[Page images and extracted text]
^^^^^^^^
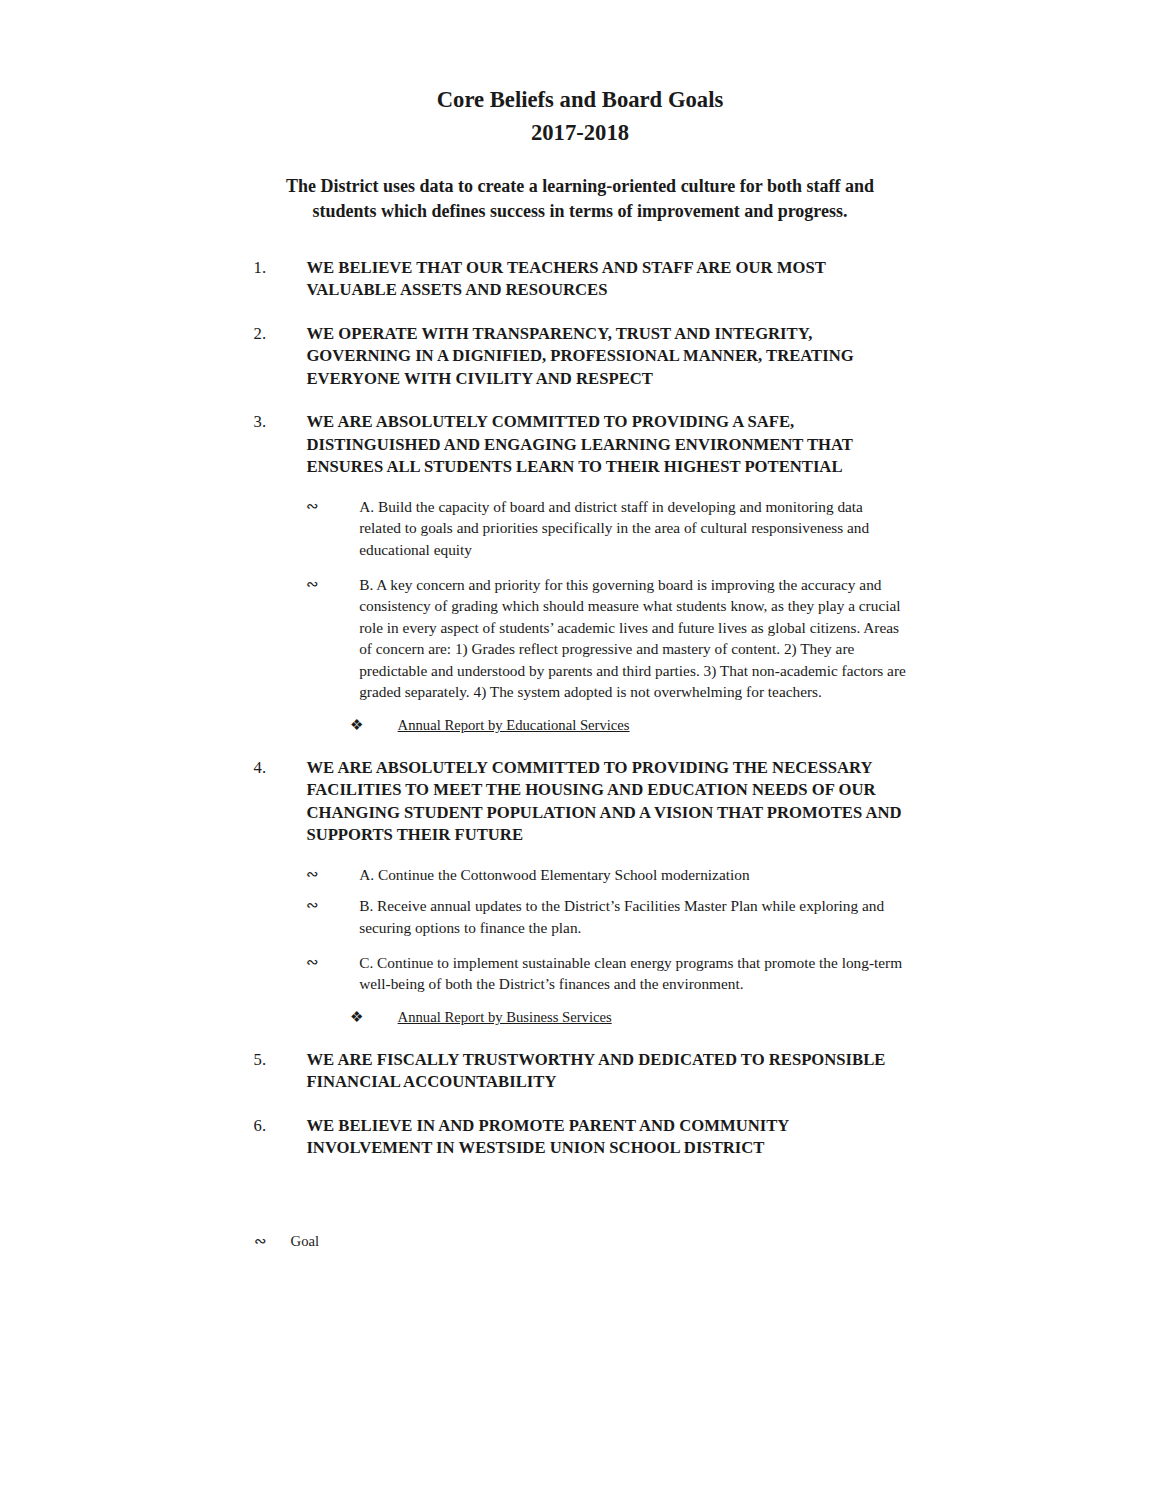Core Beliefs and Board Goals
2017-2018
The District uses data to create a learning-oriented culture for both staff and students which defines success in terms of improvement and progress.
WE BELIEVE THAT OUR TEACHERS AND STAFF ARE OUR MOST VALUABLE ASSETS AND RESOURCES
WE OPERATE WITH TRANSPARENCY, TRUST AND INTEGRITY, GOVERNING IN A DIGNIFIED, PROFESSIONAL MANNER, TREATING EVERYONE WITH CIVILITY AND RESPECT
WE ARE ABSOLUTELY COMMITTED TO PROVIDING A SAFE, DISTINGUISHED AND ENGAGING LEARNING ENVIRONMENT THAT ENSURES ALL STUDENTS LEARN TO THEIR HIGHEST POTENTIAL
∾ A. Build the capacity of board and district staff in developing and monitoring data related to goals and priorities specifically in the area of cultural responsiveness and educational equity
∾ B. A key concern and priority for this governing board is improving the accuracy and consistency of grading which should measure what students know, as they play a crucial role in every aspect of students’ academic lives and future lives as global citizens. Areas of concern are: 1) Grades reflect progressive and mastery of content. 2) They are predictable and understood by parents and third parties. 3) That non-academic factors are graded separately. 4) The system adopted is not overwhelming for teachers.
❖ Annual Report by Educational Services
WE ARE ABSOLUTELY COMMITTED TO PROVIDING THE NECESSARY FACILITIES TO MEET THE HOUSING AND EDUCATION NEEDS OF OUR CHANGING STUDENT POPULATION AND A VISION THAT PROMOTES AND SUPPORTS THEIR FUTURE
∾ A. Continue the Cottonwood Elementary School modernization
∾ B. Receive annual updates to the District’s Facilities Master Plan while exploring and securing options to finance the plan.
∾ C. Continue to implement sustainable clean energy programs that promote the long-term well-being of both the District’s finances and the environment.
❖ Annual Report by Business Services
WE ARE FISCALLY TRUSTWORTHY AND DEDICATED TO RESPONSIBLE FINANCIAL ACCOUNTABILITY
WE BELIEVE IN AND PROMOTE PARENT AND COMMUNITY INVOLVEMENT IN WESTSIDE UNION SCHOOL DISTRICT
∾Goal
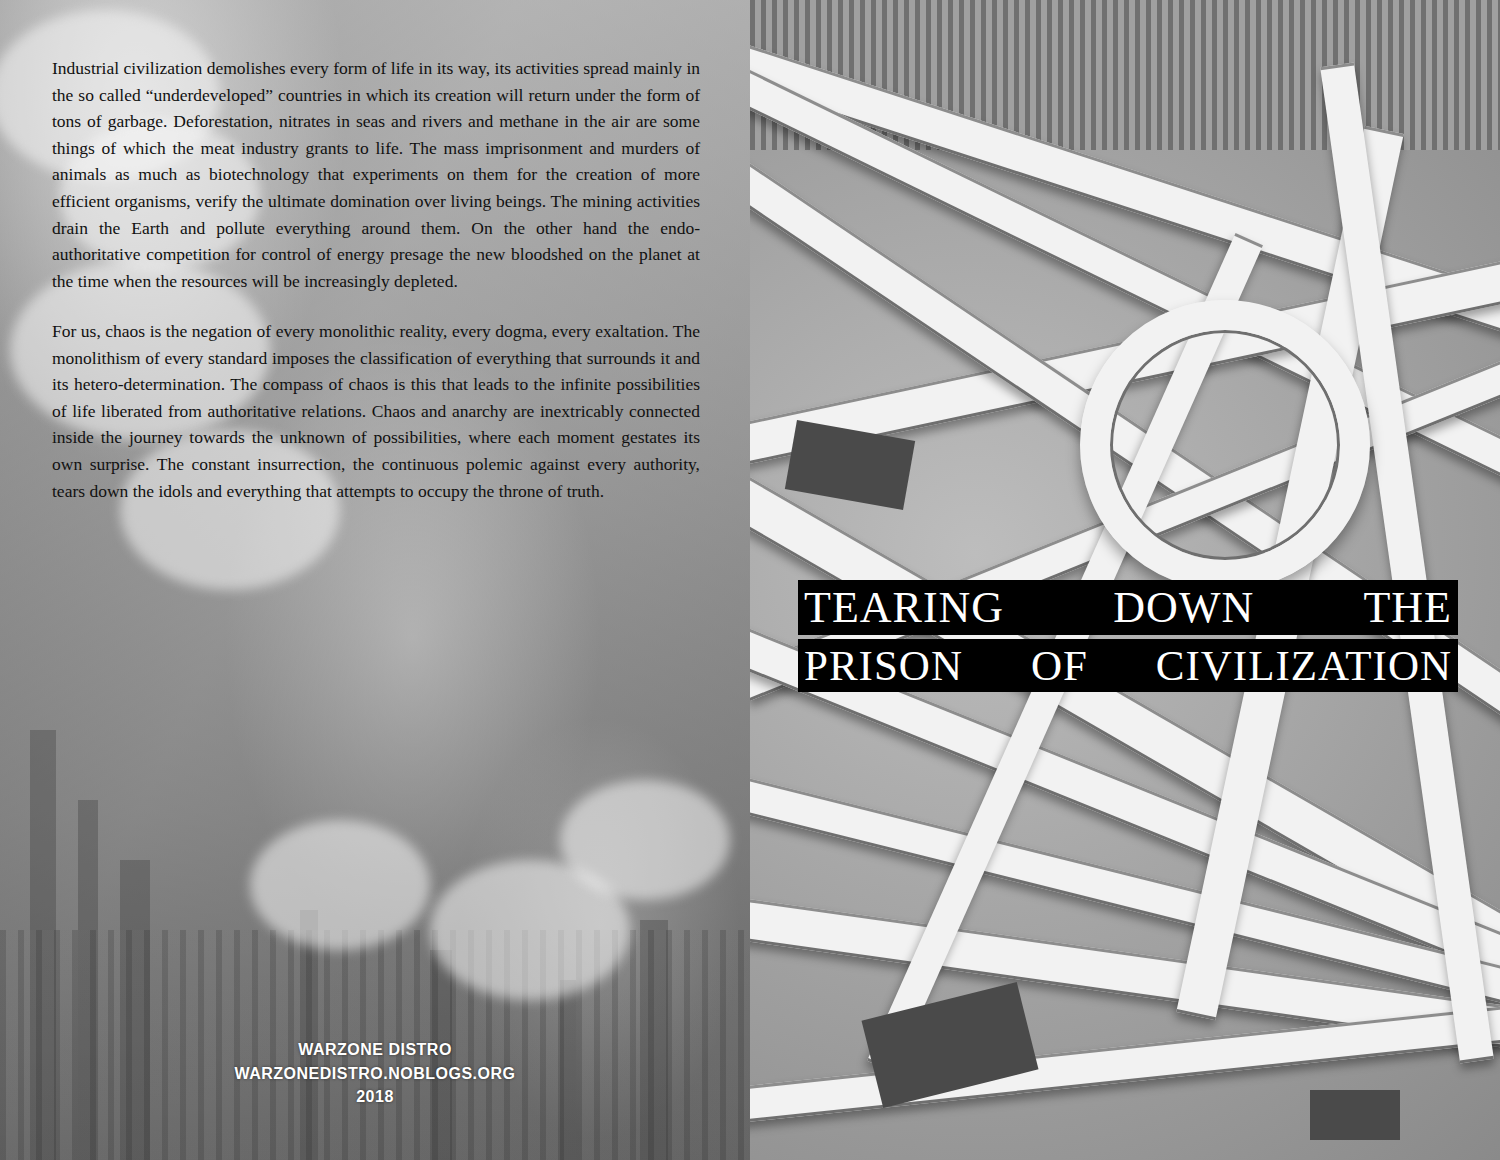Industrial civilization demolishes every form of life in its way, its activities spread mainly in the so called “underdeveloped” countries in which its creation will return under the form of tons of garbage. Deforestation, nitrates in seas and rivers and methane in the air are some things of which the meat industry grants to life. The mass imprisonment and murders of animals as much as biotechnology that experiments on them for the creation of more efficient organisms, verify the ultimate domination over living beings. The mining activities drain the Earth and pollute everything around them. On the other hand the endo-authoritative competition for control of energy presage the new bloodshed on the planet at the time when the resources will be increasingly depleted.
For us, chaos is the negation of every monolithic reality, every dogma, every exaltation. The monolithism of every standard imposes the classification of everything that surrounds it and its hetero-determination. The compass of chaos is this that leads to the infinite possibilities of life liberated from authoritative relations. Chaos and anarchy are inextricably connected inside the journey towards the unknown of possibilities, where each moment gestates its own surprise. The constant insurrection, the continuous polemic against every authority, tears down the idols and everything that attempts to occupy the throne of truth.
WARZONE DISTRO
WARZONEDISTRO.NOBLOGS.ORG
2018
TEARING DOWN THE
PRISON OF CIVILIZATION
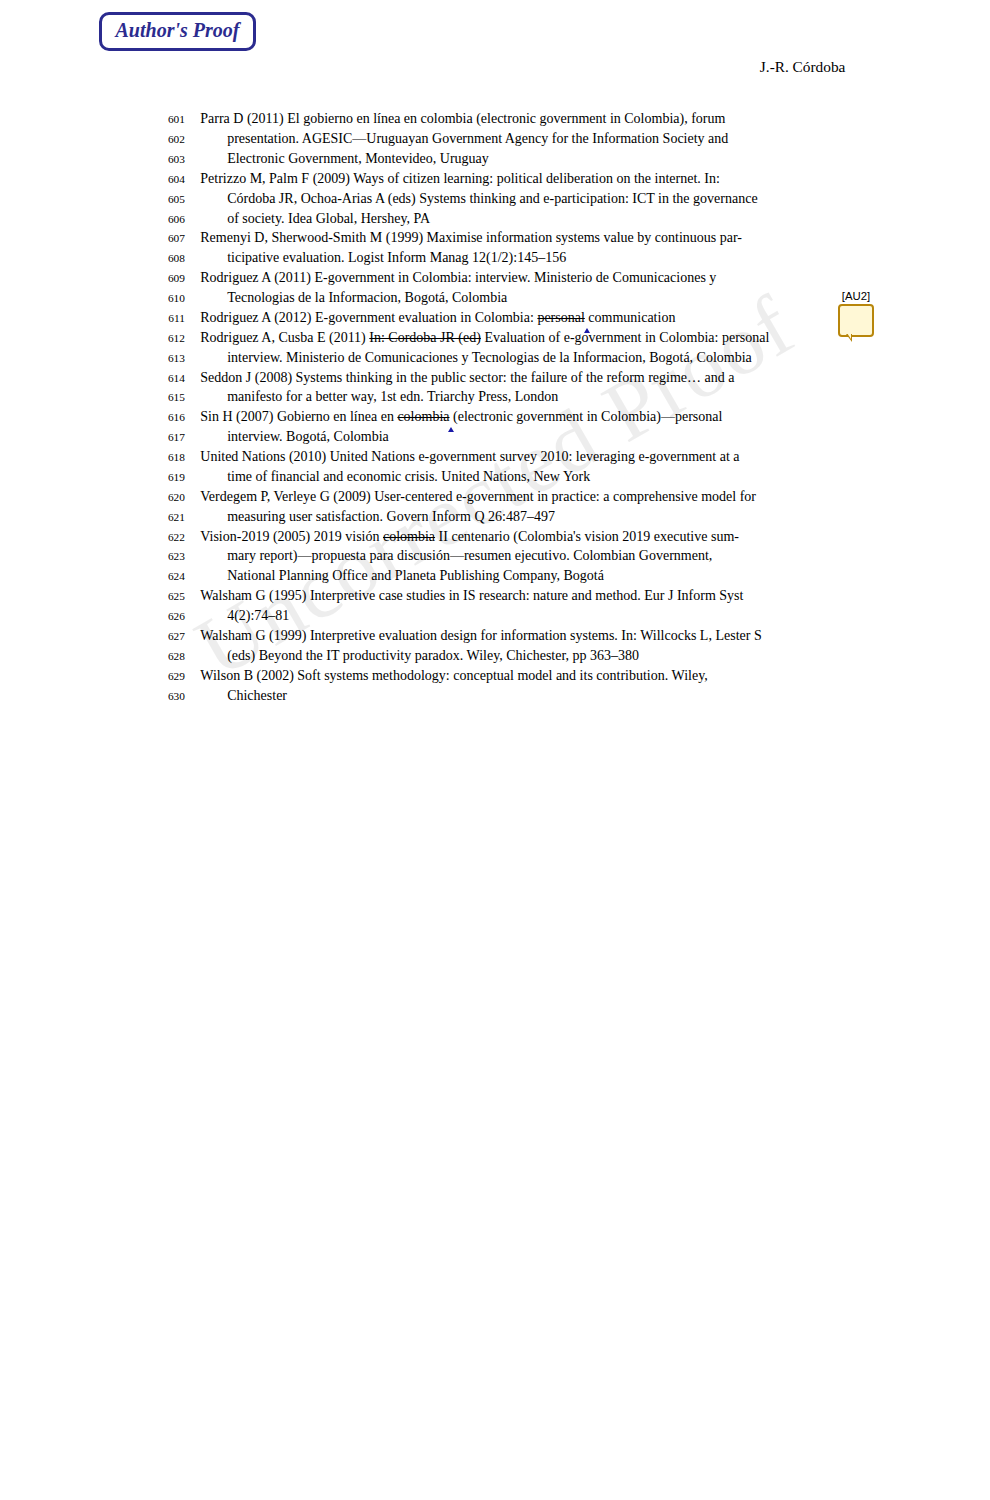Author's Proof
Uncorrected Proof
J.-R. Córdoba
[AU2]
Parra D (2011) El gobierno en línea en colombia (electronic government in Colombia), forum
presentation. AGESIC—Uruguayan Government Agency for the Information Society and
Electronic Government, Montevideo, Uruguay
Petrizzo M, Palm F (2009) Ways of citizen learning: political deliberation on the internet. In:
Córdoba JR, Ochoa-Arias A (eds) Systems thinking and e-participation: ICT in the governance
of society. Idea Global, Hershey, PA
Remenyi D, Sherwood-Smith M (1999) Maximise information systems value by continuous par-
ticipative evaluation. Logist Inform Manag 12(1/2):145–156
Rodriguez A (2011) E-government in Colombia: interview. Ministerio de Comunicaciones y
Tecnologias de la Informacion, Bogotá, Colombia
Rodriguez A (2012) E-government evaluation in Colombia: personal communication
Rodriguez A, Cusba E (2011) In: Cordoba JR (ed) Evaluation of e-government in Colombia: personal
interview. Ministerio de Comunicaciones y Tecnologias de la Informacion, Bogotá, Colombia
Seddon J (2008) Systems thinking in the public sector: the failure of the reform regime… and a
manifesto for a better way, 1st edn. Triarchy Press, London
Sin H (2007) Gobierno en línea en colombia (electronic government in Colombia)—personal
interview. Bogotá, Colombia
United Nations (2010) United Nations e-government survey 2010: leveraging e-government at a
time of financial and economic crisis. United Nations, New York
Verdegem P, Verleye G (2009) User-centered e-government in practice: a comprehensive model for
measuring user satisfaction. Govern Inform Q 26:487–497
Vision-2019 (2005) 2019 visión colombia II centenario (Colombia's vision 2019 executive sum-
mary report)—propuesta para discusión—resumen ejecutivo. Colombian Government,
National Planning Office and Planeta Publishing Company, Bogotá
Walsham G (1995) Interpretive case studies in IS research: nature and method. Eur J Inform Syst
4(2):74–81
Walsham G (1999) Interpretive evaluation design for information systems. In: Willcocks L, Lester S
(eds) Beyond the IT productivity paradox. Wiley, Chichester, pp 363–380
Wilson B (2002) Soft systems methodology: conceptual model and its contribution. Wiley,
Chichester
^^^^^^^^
__YOUR TASK__: Restate word for word the lines running from the line that holds "measuring user satisfaction." to the final line of the entries.

__ANSWER TO THE EXERCISE__:
measuring user satisfaction. Govern Inform Q 26:487–497
Vision-2019 (2005) 2019 visión colombia II centenario (Colombia's vision 2019 executive sum-
mary report)—propuesta para discusión—resumen ejecutivo. Colombian Government,
National Planning Office and Planeta Publishing Company, Bogotá
Walsham G (1995) Interpretive case studies in IS research: nature and method. Eur J Inform Syst
4(2):74–81
Walsham G (1999) Interpretive evaluation design for information systems. In: Willcocks L, Lester S
(eds) Beyond the IT productivity paradox. Wiley, Chichester, pp 363–380
Wilson B (2002) Soft systems methodology: conceptual model and its contribution. Wiley,
Chichester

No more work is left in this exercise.